Why Pay-Per-Placement Makes Sense for Clients
PR can be expensive. While PR is about much more than clips or placements, a lot of clients don’t see it that way. Most of the time, they hire a PR firm to generate publicity for them. So why not expect that a firm would be willing to work on a contingency basis? Why should clients take all the risk, shouldn’t the agency put some skin in the game. If you hired a new sales manager, and the manager wanted to receive their entire salary, commission and bonus regardless of how many sales they closed, they would quickly be shown the door. Why should it be different for a PR agency? If the firm has extensive experience in media relations, with solid relationships in your industry, shouldn’t they be able to capitalize on this structure to earn more fees? Why are firms hesitant to adopt this model?
Why Pay-Per-Placement Doesn’t Work for Agencies
There is a lot of work that goes into developing and executing PR strategy for a client. An agency should be compensated for that work. Whether it’s research, strategy development, messaging and positioning, or the tactical work of pursuing and securing coverage, there’s a lot of legwork that goes into the process. It’s not just picking up the phone and getting somebody to write about the client’s news.
Secondly, it’s near impossible to develop a pricing structure based on the results generated. There are too many variables. What is a one sentence mention worth in TechCrunch, versus a product review in a trade magazine? Do you get paid more for quotes or mentions of a phone number or URL? What if a journalist does an interview, but doesn’t write a story? The client now has a valuable relationship they can leverage down the road, and isn’t that worth something? Even if the client and the agency can agree on compensation for specific types of coverage secured, there’s always going to be disagreement after the point – and agencies will be hard-pressed to collect those fees.
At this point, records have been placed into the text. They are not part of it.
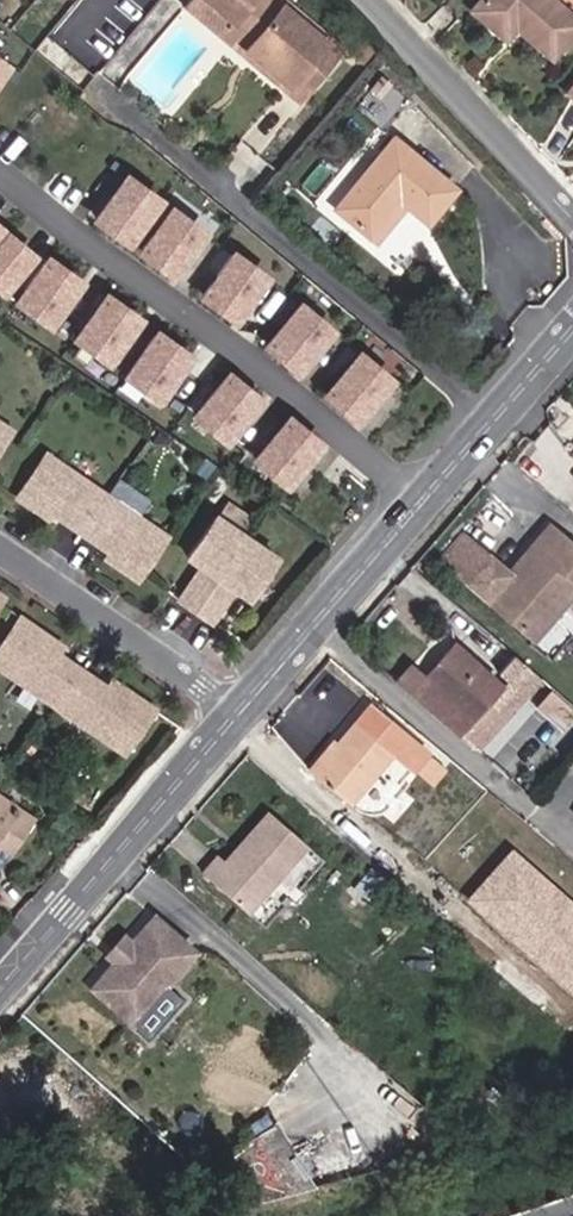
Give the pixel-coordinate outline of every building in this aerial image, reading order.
[(219,31),(223,28),(187,0),(184,0),(182,2),(219,31)] [(223,28),(224,26),(287,80),(282,86),(297,99),(336,52),(274,0),(187,0),(223,28)] [(572,32),(572,16),(555,0),(480,0),(472,9),(505,38),(517,25),(552,56),(572,32)] [(219,31),(282,86),(287,80),(224,26),(223,28),(219,31)] [(367,234),(398,197),(405,203),(427,221),(454,187),(393,136),(335,207),(367,234)] [(123,167),(112,159),(107,166),(118,173),(123,167)] [(237,320),(267,281),(237,259),(223,278),(191,254),(204,236),(123,176),(93,217),(175,277),(186,262),(217,285),(208,298),(237,320)] [(367,234),(374,240),(405,203),(398,197),(367,234)] [(5,290),(33,256),(0,229),(0,286),(5,290)] [(17,298),(52,323),(80,283),(45,259),(17,298)] [(140,321),(103,295),(75,335),(111,361),(140,321)] [(333,334),(299,305),(284,321),(274,313),(269,318),(279,327),(264,344),(298,374),(333,334)] [(190,358),(154,334),(126,374),(161,399),(190,358)] [(358,356),(325,393),(358,421),(390,384),(358,356)] [(220,381),(210,374),(205,380),(214,388),(194,413),(228,441),(261,402),(226,374),(220,381)] [(178,411),(183,404),(172,397),(168,404),(178,411)] [(283,422),(274,415),(270,422),(278,429),(255,459),(290,486),(321,446),(286,419),(283,422)] [(9,432),(0,425),(0,446),(9,432)] [(133,579),(162,537),(44,456),(15,499),(34,512),(38,506),(51,515),(106,552),(119,561),(115,567),(133,579)] [(34,512),(47,520),(51,515),(38,506),(34,512)] [(245,596),(272,556),(211,515),(184,556),(204,570),(199,576),(193,572),(175,599),(207,621),(226,594),(220,590),(224,583),(245,596)] [(537,640),(572,600),(572,537),(556,522),(536,543),(512,570),(472,534),(448,561),(537,640)] [(106,552),(102,558),(115,567),(119,561),(106,552)] [(119,761),(149,717),(115,694),(110,701),(97,693),(77,679),(56,665),(43,656),(48,649),(14,626),(0,646),(0,680),(119,761)] [(486,739),(468,724),(499,688),(450,646),(419,680),(407,694),(474,753),(486,739)] [(56,665),(61,657),(48,649),(43,656),(56,665)] [(539,682),(488,757),(524,781),(572,709),(572,704),(539,682)] [(115,694),(102,685),(97,693),(110,701),(115,694)] [(368,704),(312,773),(349,803),(392,751),(431,782),(444,765),(368,704)] [(12,851),(34,817),(7,799),(3,805),(0,803),(0,844),(12,851)] [(304,845),(266,812),(243,838),(247,842),(234,857),(230,853),(220,864),(213,859),(201,873),(246,912),(304,845)] [(234,857),(247,842),(243,838),(230,853),(234,857)] [(511,849),(466,900),(572,993),(572,902),(511,849)] [(129,1023),(191,951),(151,916),(129,941),(131,946),(115,964),(111,962),(88,988),(129,1023)] [(122,939),(106,957),(111,962),(115,964),(131,946),(129,941),(122,939)] [(257,1194),(244,1208),(251,1214),(274,1209),(257,1194)]
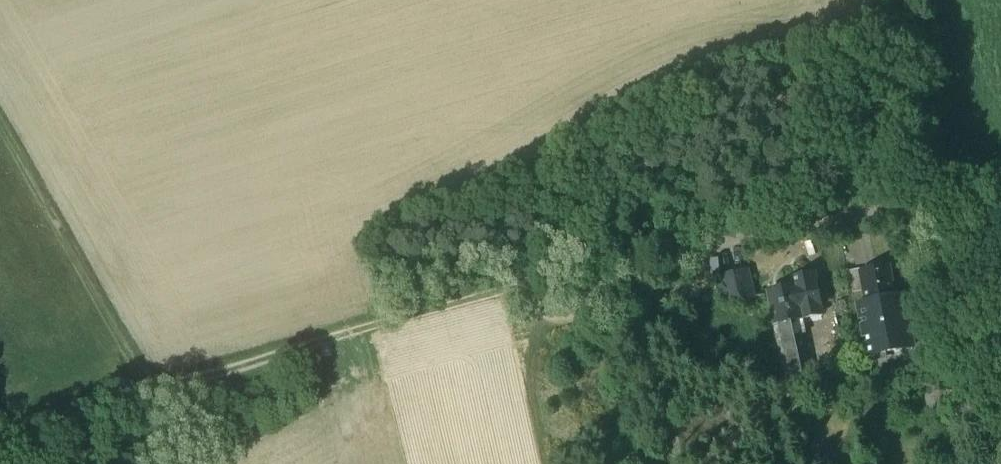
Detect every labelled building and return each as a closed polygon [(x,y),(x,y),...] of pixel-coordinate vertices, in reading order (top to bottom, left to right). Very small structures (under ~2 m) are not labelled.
[(889,267),(861,273),(864,291),(867,304),(867,306),(895,300),(895,299),(889,267)] [(860,269),(849,271),(853,293),(864,291),(860,269)] [(748,271),(721,278),(727,304),(754,298),(748,271)] [(795,287),(769,293),(781,353),(797,349),(792,322),(804,320),(802,312),(821,308),(814,274),(793,279),(795,287)] [(895,300),(867,306),(867,304),(859,306),(869,356),(913,348),(907,317),(911,314),(913,310),(911,302),(908,299),(902,297),(895,299),(895,300)] [(794,352),(783,355),(789,385),(801,383),(794,352)]
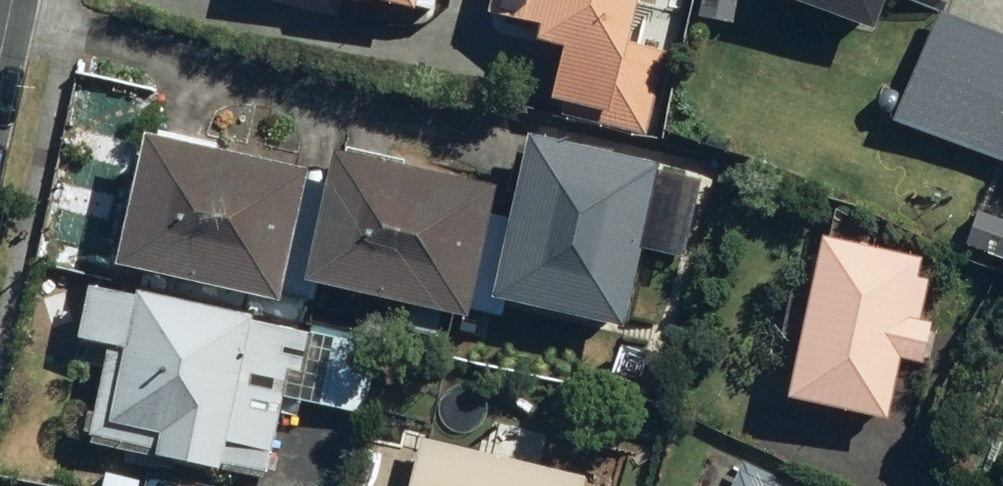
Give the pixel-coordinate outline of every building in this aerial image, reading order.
[(333,15),(337,0),(271,0),(333,15)] [(416,9),(418,0),(378,0),(416,9)] [(491,13),(540,24),(536,40),(563,46),(548,110),(644,132),(664,47),(630,39),(639,0),(494,0),(491,13)] [(878,28),(888,0),(798,0),(878,28)] [(939,10),(918,65),(1002,97),(1002,34),(939,10)] [(307,165),(144,133),(117,266),(280,299),(307,165)] [(660,162),(530,135),(495,302),(625,329),(660,162)] [(498,183),(334,147),(304,278),(469,315),(498,183)] [(930,258),(822,237),(790,399),(888,418),(899,359),(924,364),(932,321),(918,318),(930,258)] [(306,327),(90,281),(78,338),(108,344),(87,440),(261,478),(284,369),(296,372),(306,327)] [(373,345),(332,336),(317,403),(358,412),(373,345)] [(414,437),(403,485),(578,485),(581,472),(414,437)] [(738,459),(725,485),(797,485),(738,459)] [(103,470),(100,485),(135,485),(137,478),(103,470)] [(145,470),(141,485),(209,485),(145,470)]
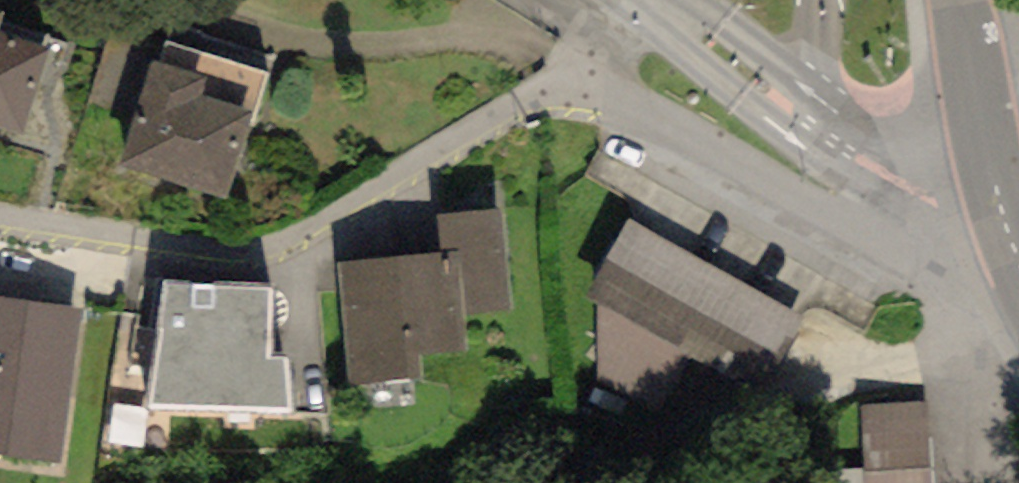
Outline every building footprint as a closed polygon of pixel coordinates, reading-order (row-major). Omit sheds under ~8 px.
[(23,133),(49,47),(0,32),(0,126),(23,133)] [(119,165),(126,167),(227,199),(267,73),(166,41),(159,63),(153,61),(119,165)] [(438,213),(441,252),(459,250),(464,315),(513,311),(504,208),(438,213)] [(805,318),(630,219),(586,300),(597,306),(597,378),(661,412),(681,374),(749,411),(805,318)] [(441,252),(335,262),(347,384),(421,377),(419,355),(468,350),(464,315),(459,250),(441,252)] [(270,283),(165,282),(146,406),(291,414),(286,354),(270,355),(270,283)] [(59,463),(82,307),(0,296),(0,454),(59,463)] [(872,482),(944,482),(943,411),(871,412),(872,482)]
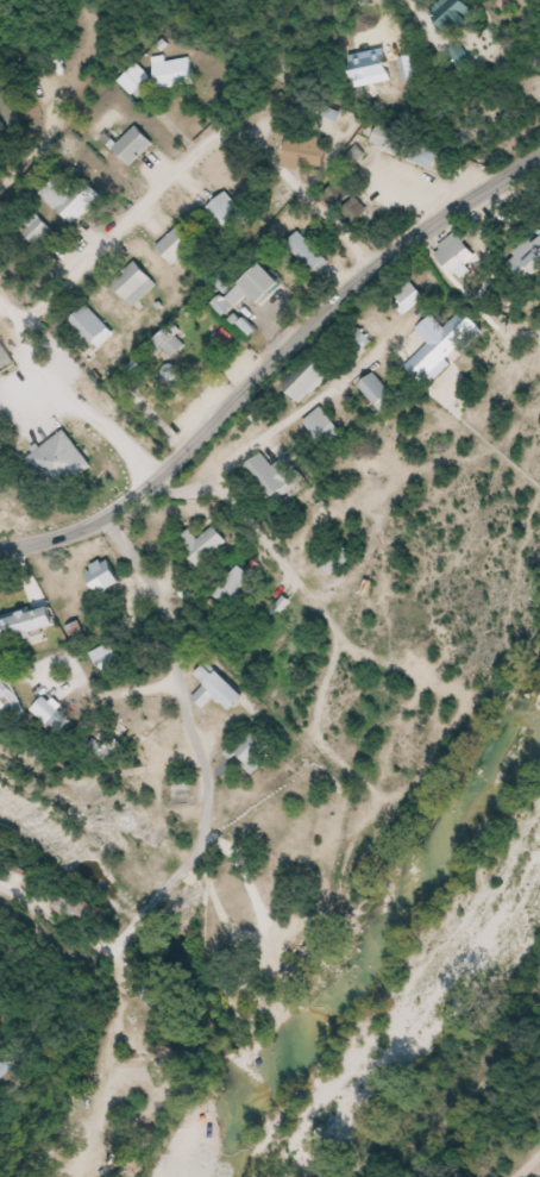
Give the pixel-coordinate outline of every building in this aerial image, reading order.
[(456,39),(479,15),(464,0),(442,0),(430,13),(456,39)] [(462,69),(473,61),(462,45),(451,54),(462,69)] [(190,58),(164,63),(163,56),(151,58),(157,91),(195,84),(190,58)] [(155,95),(145,85),(151,79),(137,64),(119,82),(144,106),(155,95)] [(0,106),(0,140),(18,139),(15,105),(0,106)] [(373,143),(404,157),(413,138),(381,124),(373,143)] [(156,144),(138,127),(115,150),(132,168),(156,144)] [(304,171),(305,164),(327,168),(331,141),(291,135),(286,168),(304,171)] [(442,152),(417,142),(410,159),(435,170),(442,152)] [(72,225),(99,199),(69,169),(42,195),(72,225)] [(370,211),(355,196),(355,195),(340,181),(326,195),(357,225),(370,211)] [(229,237),(250,223),(229,192),(208,207),(229,237)] [(56,233),(38,214),(19,232),(37,251),(56,233)] [(158,248),(180,270),(203,247),(181,225),(158,248)] [(479,256),(457,231),(435,252),(457,276),(479,256)] [(286,245),(317,276),(331,263),(299,232),(286,245)] [(537,244),(532,239),(510,261),(537,287),(539,284),(539,241),(537,244)] [(159,285),(136,261),(112,285),(136,309),(159,285)] [(286,285),(263,262),(225,299),(222,296),(212,305),(225,318),(251,293),(264,306),(286,285)] [(428,298),(413,283),(393,302),(408,317),(428,298)] [(97,352),(115,334),(88,307),(70,325),(97,352)] [(456,367),(450,360),(468,345),(439,312),(418,330),(431,345),(408,365),(430,390),(456,367)] [(186,347),(170,331),(158,344),(173,360),(186,347)] [(17,367),(0,339),(0,377),(17,367)] [(302,403),(334,371),(317,354),(286,386),(302,403)] [(360,388),(385,413),(399,398),(375,374),(360,388)] [(153,400),(138,384),(126,395),(141,411),(153,400)] [(305,422),(331,452),(348,437),(323,407),(305,422)] [(95,468),(66,431),(30,459),(58,496),(95,468)] [(270,506),(307,482),(290,457),(273,468),(265,456),(246,468),(270,506)] [(184,547),(200,566),(229,541),(213,522),(184,547)] [(230,607),(251,575),(234,564),(213,596),(230,607)] [(8,655),(64,641),(58,615),(41,619),(39,608),(0,618),(0,623),(8,655)] [(91,653),(106,676),(127,663),(112,640),(91,653)] [(198,675),(208,684),(195,698),(207,708),(219,695),(236,710),(248,697),(210,662),(198,675)] [(17,713),(17,670),(0,670),(0,713),(17,713)] [(261,774),(282,753),(258,730),(238,751),(261,774)] [(91,927),(99,909),(64,891),(54,910),(91,927)] [(15,1065),(3,1053),(0,1056),(0,1081),(15,1065)]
Finally, the PR reps have no control over what gets covered. This is where the real problem lies – many PR firms don’t do a good enough job at educating clients and setting expectations. Many clients don’t understand the ins and outs of PR, and what they should expect for results. If some clients truly understood the realistic amount of coverage that could be generated for them, based on the news value of the stories they give the PR firm to work with, many wouldn’t sign-up. PR firms are in active competition with each other, and projected results often get inflated during the proposal stage. If you don’t promise to deliver a certain level of results for the client, your competitor will – and they’ll get the business. Clients want to believe you can get them in BusinessWeek and The Wall Street Journal. If they believe you’re the firm to deliver, you’ll probably get the business… for a while at least.
Why It’s Not Fair for Journalists and Bloggers
When you work on contingency, you only get paid when the placement happens. This puts even more pressure on the PR teams to get results – their fees are directly tied to placements. As a result, it’s likely that they’ll be more aggressive in their pursuit of stories with journalists and bloggers. They’ll demand coverage and want to know exactly when and where a story will appear – or they won’t take “no” for an answer from the journalist or blogger. This will only create more conflict between the media and PR pros, ultimately hurting everyone involved in the process. This is already happening today, and the problem is only magnified when you put media relations pros in a commission mindset.
Isn’t Media Relations Really Pay-Per-Placement Already?
Most firms are already working on a pay-per-placement model, whether they know it or not. Every agency generates fees from pursuing media opportunities. They are paid to pitch the media and to secure coverage. If they don’t deliver the goods, they’ll quickly be resigned by media-hungry clients. While an agency may deliver a lot of value beyond the clip book, they’ll often be judged by the volume of coverage they generate. There is no other option for firms but to pitch their hearts out and hope to retain clients as long as possible.
The pay-per-placement model may help some firms land clients faster, because the terms are more favorable for the client, but the outcome will ultimately be the same. If you generate a lot of coverage for the client, they’ll keep paying their bills. If you fall short of their expectations, they’ll move on. Plain and simple.
Have you ever worked on a pay-per-placement basis with clients? Did it work? Do you think this approach can work? Do you think it creates more problems? Let us know.